**Work request**: Copy each line from the data that has the word "Table" in it.

**The data**:
BEGIN
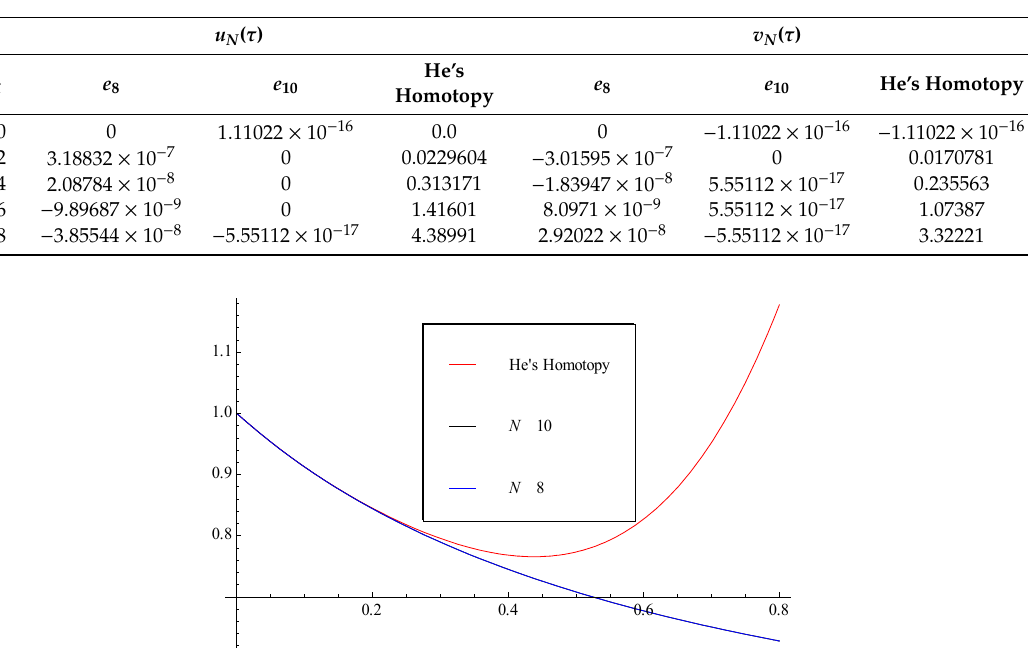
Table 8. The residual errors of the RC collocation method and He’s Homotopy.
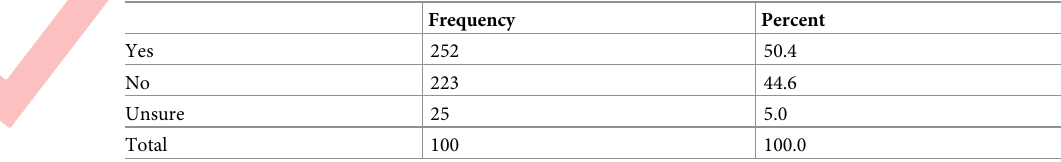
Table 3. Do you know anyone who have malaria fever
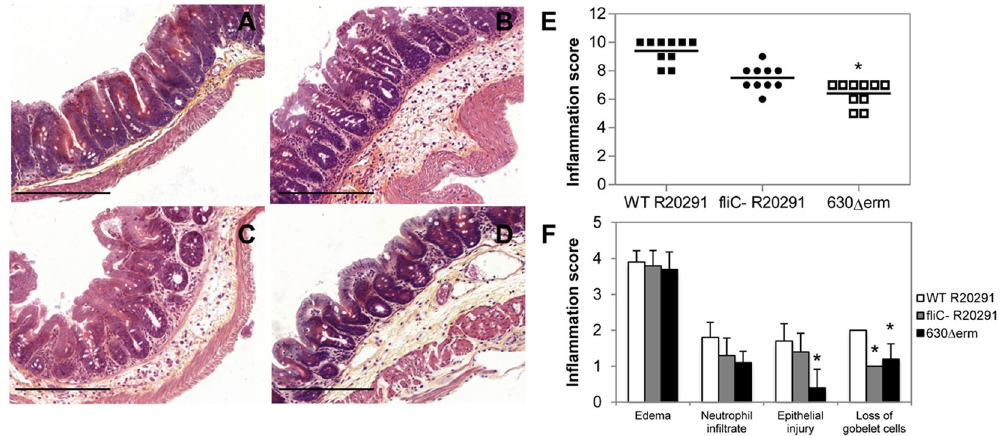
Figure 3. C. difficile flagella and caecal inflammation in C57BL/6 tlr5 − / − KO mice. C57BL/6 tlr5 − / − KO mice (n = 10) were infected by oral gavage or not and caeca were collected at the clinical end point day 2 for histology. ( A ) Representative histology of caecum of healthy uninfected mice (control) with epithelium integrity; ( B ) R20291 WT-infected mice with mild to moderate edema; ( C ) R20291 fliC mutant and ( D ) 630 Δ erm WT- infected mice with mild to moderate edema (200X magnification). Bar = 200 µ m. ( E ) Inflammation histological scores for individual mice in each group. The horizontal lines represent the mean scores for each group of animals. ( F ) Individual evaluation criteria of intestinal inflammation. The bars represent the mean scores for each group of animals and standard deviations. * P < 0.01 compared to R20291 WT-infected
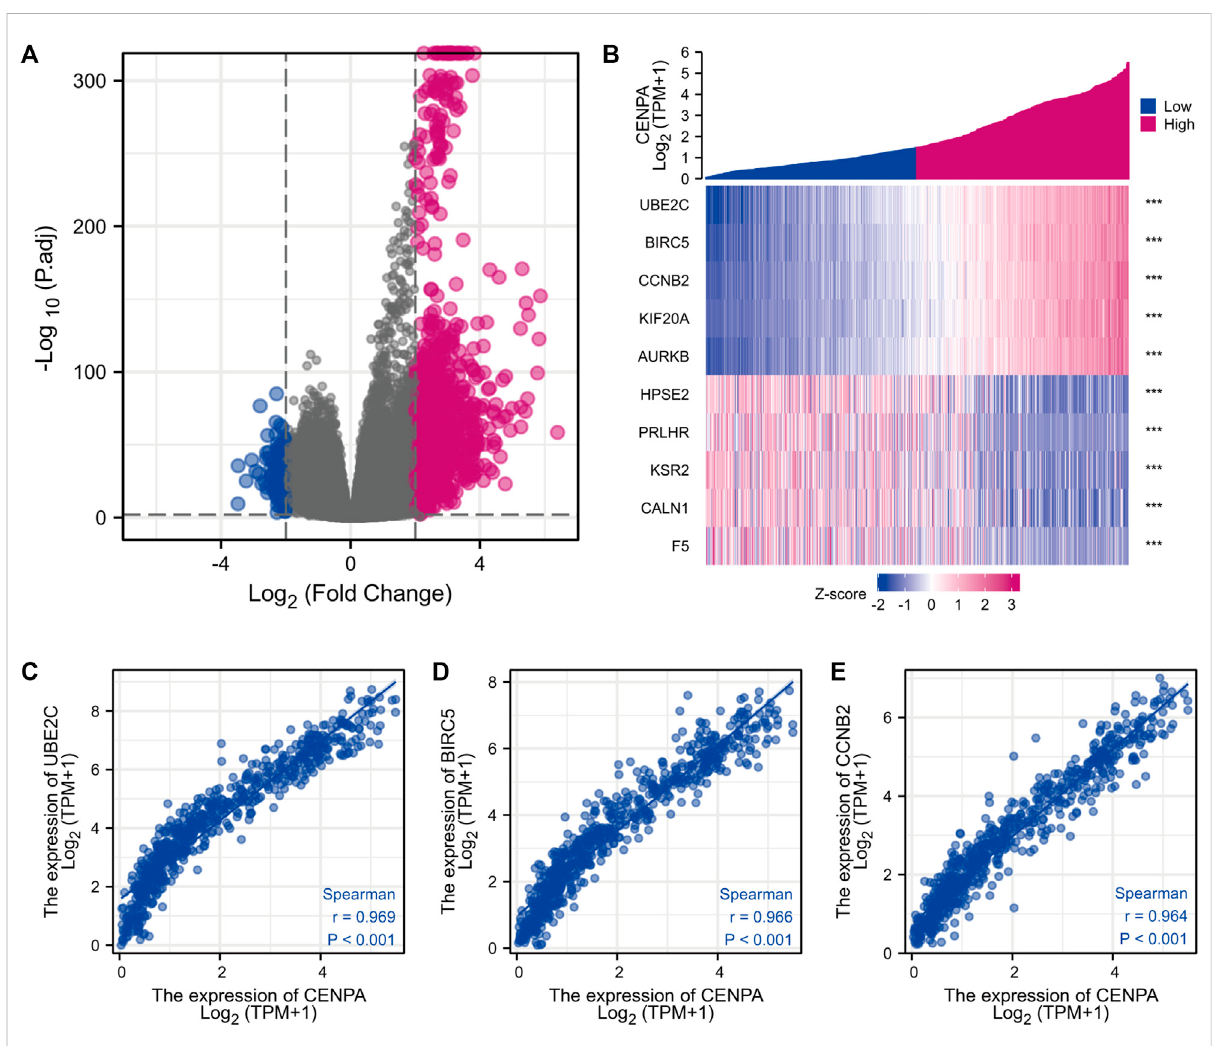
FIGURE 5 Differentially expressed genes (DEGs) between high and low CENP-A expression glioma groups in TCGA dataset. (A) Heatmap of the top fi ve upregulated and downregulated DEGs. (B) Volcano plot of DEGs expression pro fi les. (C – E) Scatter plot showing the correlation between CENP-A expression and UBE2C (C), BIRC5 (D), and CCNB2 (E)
END
**Reply**:
Table 8. The residual errors of the RC collocation method and He’s Homotopy.
Table 3. Do you know anyone who have malaria fever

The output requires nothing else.